Walram of Jülich (c. 1304 – 14 August 1349) was Archbishop of Cologne from 1332 to his death in 1349.

==Life==
Walram was one of the younger sons of Count Gerhard V of Jülich and his wife Elisabeth of Brabant-Aarschot. From 1316 to 1330 he studied in Orléans and Paris. From 1327 he was a canon in Cologne, as well as a provost in Maastricht.

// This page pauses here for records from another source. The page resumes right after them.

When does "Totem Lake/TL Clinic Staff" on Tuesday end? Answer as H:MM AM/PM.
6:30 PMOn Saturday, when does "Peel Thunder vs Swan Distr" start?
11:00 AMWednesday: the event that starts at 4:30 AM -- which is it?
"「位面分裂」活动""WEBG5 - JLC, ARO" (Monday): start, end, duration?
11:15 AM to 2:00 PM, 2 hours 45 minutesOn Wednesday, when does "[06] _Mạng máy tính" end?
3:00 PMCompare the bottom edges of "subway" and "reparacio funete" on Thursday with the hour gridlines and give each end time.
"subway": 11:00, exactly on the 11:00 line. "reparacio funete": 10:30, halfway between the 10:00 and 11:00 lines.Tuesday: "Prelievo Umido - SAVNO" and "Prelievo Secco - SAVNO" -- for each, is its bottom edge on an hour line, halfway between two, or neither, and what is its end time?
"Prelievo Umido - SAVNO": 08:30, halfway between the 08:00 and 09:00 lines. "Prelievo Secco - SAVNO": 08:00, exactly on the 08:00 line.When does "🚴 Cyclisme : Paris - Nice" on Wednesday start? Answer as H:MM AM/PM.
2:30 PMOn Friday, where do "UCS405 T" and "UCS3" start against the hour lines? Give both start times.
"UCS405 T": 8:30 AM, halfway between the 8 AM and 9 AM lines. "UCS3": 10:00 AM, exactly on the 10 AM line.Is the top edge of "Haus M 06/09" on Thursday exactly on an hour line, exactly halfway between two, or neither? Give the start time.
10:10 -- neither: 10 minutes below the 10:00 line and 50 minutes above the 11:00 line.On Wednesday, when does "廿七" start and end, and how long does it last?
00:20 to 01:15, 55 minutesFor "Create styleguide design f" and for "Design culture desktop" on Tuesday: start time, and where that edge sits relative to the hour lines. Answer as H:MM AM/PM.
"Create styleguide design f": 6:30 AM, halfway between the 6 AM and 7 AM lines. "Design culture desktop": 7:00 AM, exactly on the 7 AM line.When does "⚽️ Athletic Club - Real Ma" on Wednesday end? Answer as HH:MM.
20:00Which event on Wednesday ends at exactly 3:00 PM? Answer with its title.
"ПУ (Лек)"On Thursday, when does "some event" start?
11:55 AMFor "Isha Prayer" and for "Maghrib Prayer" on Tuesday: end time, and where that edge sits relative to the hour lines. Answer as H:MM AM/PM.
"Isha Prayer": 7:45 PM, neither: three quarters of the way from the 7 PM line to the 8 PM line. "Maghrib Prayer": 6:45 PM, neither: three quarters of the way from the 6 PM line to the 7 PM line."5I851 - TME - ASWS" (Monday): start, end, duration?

In 1332 the Archbishopric of Cologne fell vacant. The cathedral chapter had requested the appointment of the Francophile Bishop of Liège, Adolf II of the Mark. However, Walram's brother, Count William V of Jülich, spent enormous sums of money on procuring Walram's election as archbishop (sums which Walram by the time of his death had still not been able to repay completely), in which he was successful. Walram thus became Archbishop of Cologne on 27 January 1331/32, with the support of Pope John XXII.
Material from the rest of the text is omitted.